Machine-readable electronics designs
━━━━━━━━
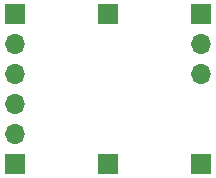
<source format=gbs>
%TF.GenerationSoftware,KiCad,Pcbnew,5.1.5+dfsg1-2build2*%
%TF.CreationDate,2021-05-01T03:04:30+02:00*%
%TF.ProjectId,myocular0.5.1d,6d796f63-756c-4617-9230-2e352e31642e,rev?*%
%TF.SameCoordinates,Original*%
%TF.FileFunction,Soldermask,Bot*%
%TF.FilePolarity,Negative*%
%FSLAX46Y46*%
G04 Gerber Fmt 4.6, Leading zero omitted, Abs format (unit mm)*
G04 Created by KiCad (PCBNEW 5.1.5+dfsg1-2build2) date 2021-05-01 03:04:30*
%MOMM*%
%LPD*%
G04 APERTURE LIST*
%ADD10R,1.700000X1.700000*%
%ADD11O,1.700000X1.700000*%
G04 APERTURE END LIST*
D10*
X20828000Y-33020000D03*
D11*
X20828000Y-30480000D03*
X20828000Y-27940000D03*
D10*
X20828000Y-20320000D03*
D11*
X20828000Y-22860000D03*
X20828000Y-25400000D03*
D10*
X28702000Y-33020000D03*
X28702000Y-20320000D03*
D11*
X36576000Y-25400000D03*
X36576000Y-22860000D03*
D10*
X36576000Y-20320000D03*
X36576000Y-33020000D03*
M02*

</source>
━━━━━━━━
What you have to do:
Send back exactly the lines from the line with "X20828000Y-20320000D03*" through the end of the records.

Answer to this exercise:
X20828000Y-20320000D03*
D11*
X20828000Y-22860000D03*
X20828000Y-25400000D03*
D10*
X28702000Y-33020000D03*
X28702000Y-20320000D03*
D11*
X36576000Y-25400000D03*
X36576000Y-22860000D03*
D10*
X36576000Y-20320000D03*
X36576000Y-33020000D03*
M02*

</source>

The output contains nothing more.